→ **DATASET RECORDS**
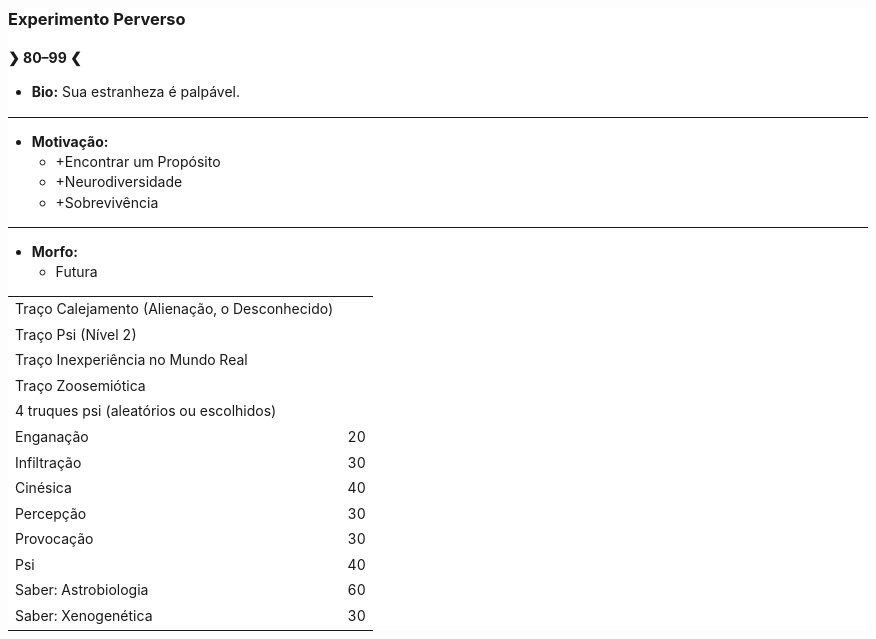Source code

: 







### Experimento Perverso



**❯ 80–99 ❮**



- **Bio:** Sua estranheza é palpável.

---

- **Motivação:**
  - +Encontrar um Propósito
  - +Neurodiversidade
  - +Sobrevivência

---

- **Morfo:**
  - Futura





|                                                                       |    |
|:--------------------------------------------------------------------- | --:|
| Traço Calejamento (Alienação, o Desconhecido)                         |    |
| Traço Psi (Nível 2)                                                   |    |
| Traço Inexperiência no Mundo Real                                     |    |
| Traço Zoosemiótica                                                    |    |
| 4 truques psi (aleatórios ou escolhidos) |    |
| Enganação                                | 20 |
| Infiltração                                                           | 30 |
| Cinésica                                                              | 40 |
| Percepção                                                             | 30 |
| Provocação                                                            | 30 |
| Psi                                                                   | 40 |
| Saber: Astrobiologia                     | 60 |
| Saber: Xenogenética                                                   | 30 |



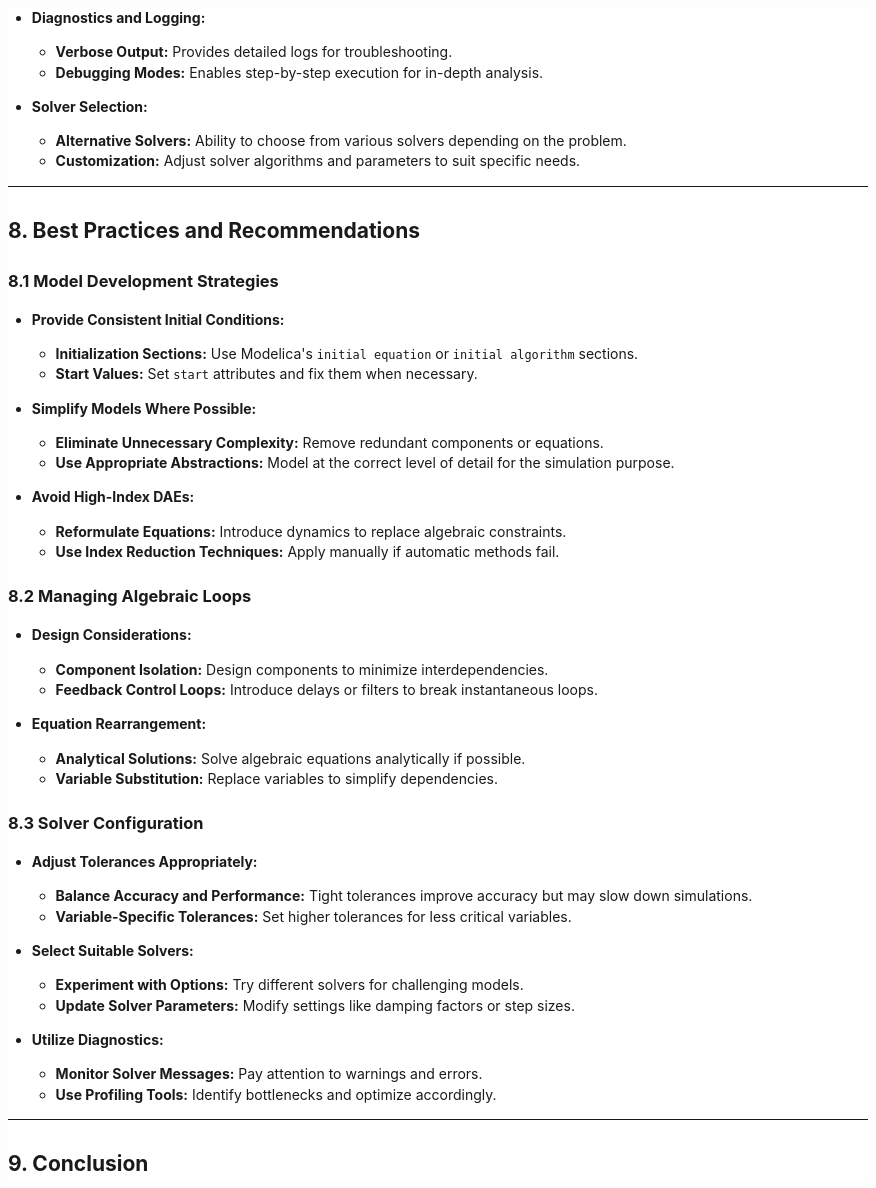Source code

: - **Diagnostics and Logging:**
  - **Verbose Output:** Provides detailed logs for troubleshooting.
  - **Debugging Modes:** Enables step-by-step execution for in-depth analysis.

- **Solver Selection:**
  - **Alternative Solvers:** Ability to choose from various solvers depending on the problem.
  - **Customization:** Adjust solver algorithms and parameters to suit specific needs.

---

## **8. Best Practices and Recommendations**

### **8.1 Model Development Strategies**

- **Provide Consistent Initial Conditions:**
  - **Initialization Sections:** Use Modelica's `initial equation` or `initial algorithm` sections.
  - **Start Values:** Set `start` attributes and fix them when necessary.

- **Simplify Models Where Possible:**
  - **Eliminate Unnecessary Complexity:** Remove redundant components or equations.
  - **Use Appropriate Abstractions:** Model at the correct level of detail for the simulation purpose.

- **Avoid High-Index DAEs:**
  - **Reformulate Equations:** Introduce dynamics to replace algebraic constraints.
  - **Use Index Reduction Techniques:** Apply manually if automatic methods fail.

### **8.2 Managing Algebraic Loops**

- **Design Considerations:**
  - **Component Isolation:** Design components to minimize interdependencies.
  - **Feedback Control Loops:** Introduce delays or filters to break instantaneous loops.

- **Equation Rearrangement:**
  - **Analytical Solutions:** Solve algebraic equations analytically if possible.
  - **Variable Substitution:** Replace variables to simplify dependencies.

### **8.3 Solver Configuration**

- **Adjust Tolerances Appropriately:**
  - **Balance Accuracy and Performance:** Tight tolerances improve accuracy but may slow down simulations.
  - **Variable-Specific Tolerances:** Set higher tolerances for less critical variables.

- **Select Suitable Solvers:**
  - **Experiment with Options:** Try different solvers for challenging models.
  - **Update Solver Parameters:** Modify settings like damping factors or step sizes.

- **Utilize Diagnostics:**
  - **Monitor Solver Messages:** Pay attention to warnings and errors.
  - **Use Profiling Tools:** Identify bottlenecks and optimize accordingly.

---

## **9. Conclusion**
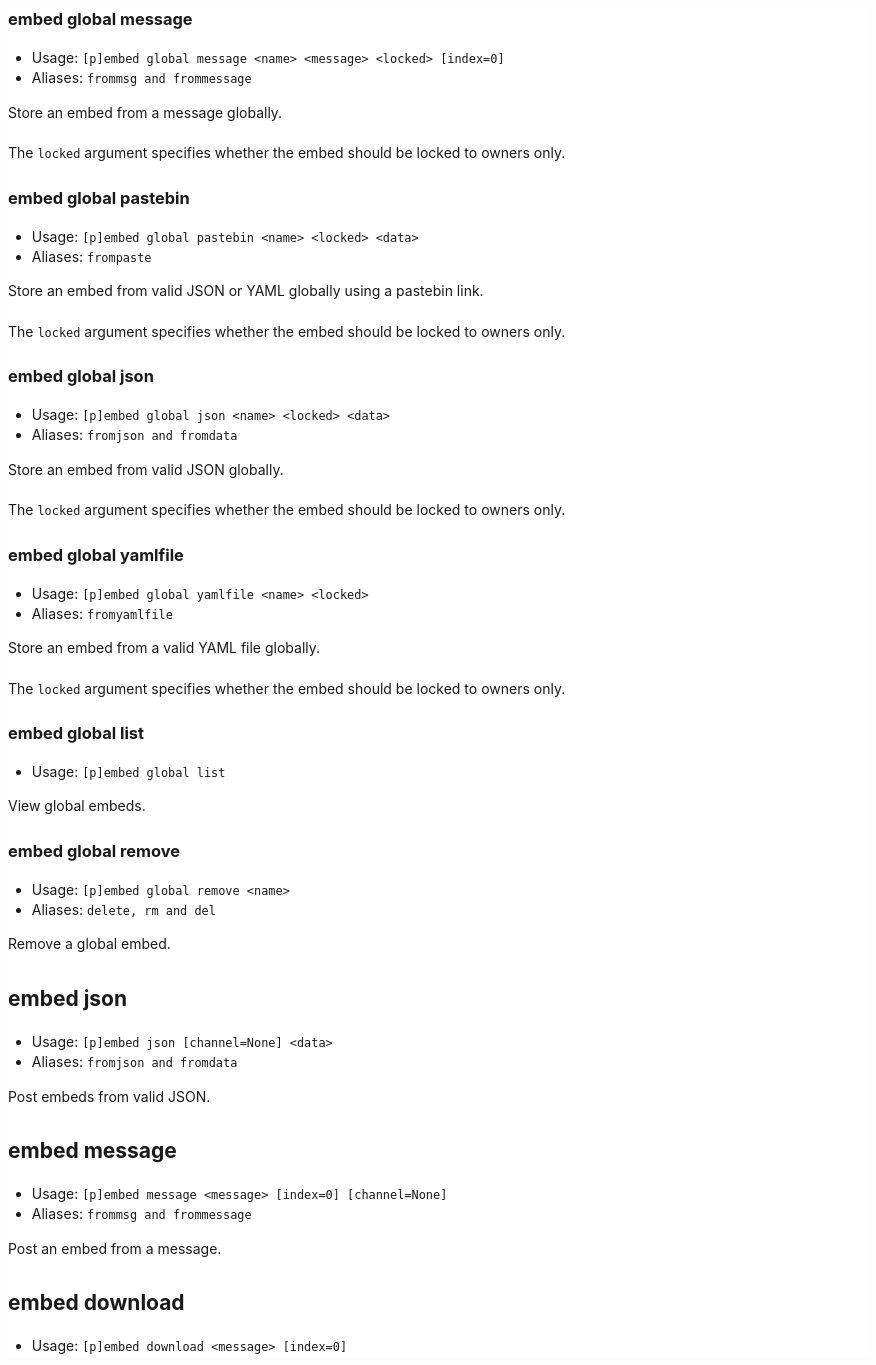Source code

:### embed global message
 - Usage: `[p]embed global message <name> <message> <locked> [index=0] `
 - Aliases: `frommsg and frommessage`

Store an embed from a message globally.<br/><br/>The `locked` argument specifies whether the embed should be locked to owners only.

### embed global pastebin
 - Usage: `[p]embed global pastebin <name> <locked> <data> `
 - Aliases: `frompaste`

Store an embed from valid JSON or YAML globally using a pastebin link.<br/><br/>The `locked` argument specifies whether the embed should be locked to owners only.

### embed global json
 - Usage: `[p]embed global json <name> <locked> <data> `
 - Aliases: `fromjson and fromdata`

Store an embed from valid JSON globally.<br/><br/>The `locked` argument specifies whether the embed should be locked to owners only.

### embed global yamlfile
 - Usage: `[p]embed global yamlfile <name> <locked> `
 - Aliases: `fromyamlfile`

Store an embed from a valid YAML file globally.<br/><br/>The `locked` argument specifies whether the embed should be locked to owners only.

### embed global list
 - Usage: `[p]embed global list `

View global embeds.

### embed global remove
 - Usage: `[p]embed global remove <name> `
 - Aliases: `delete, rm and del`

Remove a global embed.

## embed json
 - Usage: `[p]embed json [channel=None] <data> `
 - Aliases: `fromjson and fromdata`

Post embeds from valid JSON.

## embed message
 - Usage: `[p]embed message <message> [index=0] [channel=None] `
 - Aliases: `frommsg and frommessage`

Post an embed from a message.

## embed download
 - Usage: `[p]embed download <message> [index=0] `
==
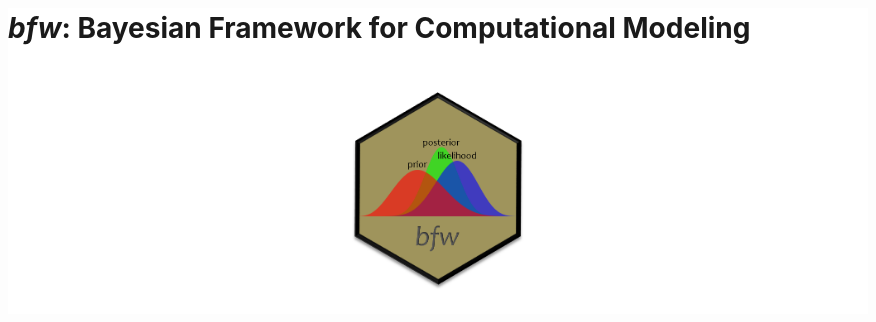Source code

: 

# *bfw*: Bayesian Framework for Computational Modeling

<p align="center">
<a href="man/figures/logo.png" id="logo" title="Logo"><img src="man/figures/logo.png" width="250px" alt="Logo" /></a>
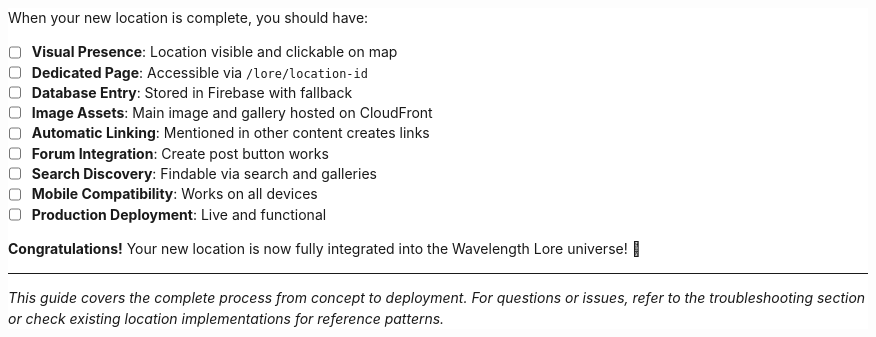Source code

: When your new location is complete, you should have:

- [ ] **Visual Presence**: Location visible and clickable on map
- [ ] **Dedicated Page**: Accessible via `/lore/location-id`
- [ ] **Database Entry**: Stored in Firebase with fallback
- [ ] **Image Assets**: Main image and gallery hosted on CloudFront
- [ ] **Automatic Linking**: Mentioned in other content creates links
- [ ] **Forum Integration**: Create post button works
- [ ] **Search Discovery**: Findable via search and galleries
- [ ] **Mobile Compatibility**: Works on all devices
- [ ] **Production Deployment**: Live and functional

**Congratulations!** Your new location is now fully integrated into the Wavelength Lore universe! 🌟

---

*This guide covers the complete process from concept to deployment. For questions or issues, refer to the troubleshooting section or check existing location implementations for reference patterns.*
---
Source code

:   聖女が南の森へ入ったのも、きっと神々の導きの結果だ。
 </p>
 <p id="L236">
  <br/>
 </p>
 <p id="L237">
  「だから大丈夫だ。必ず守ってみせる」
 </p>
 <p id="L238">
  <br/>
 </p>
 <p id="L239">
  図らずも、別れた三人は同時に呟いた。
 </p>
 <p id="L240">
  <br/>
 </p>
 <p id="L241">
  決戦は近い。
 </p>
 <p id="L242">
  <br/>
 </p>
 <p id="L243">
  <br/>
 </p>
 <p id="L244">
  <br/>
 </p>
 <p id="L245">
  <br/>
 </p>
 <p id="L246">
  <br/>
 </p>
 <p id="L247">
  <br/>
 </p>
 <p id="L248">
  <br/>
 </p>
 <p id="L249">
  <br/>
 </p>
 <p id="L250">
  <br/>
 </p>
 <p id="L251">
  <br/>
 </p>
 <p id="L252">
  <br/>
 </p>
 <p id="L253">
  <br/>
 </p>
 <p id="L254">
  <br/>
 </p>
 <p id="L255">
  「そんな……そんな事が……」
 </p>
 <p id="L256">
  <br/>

→ **EXERCISE DIRECTIONS**
What is asked for is an exact copy of the lines above from the one containing "- [ ] **Image" through the one containing "for reference patterns.*", and only those.

→ **ANSWER SECTION**
- [ ] **Image Assets**: Main image and gallery hosted on CloudFront
- [ ] **Automatic Linking**: Mentioned in other content creates links
- [ ] **Forum Integration**: Create post button works
- [ ] **Search Discovery**: Findable via search and galleries
- [ ] **Mobile Compatibility**: Works on all devices
- [ ] **Production Deployment**: Live and functional

**Congratulations!** Your new location is now fully integrated into the Wavelength Lore universe! 🌟

---

*This guide covers the complete process from concept to deployment. For questions or issues, refer to the troubleshooting section or check existing location implementations for reference patterns.*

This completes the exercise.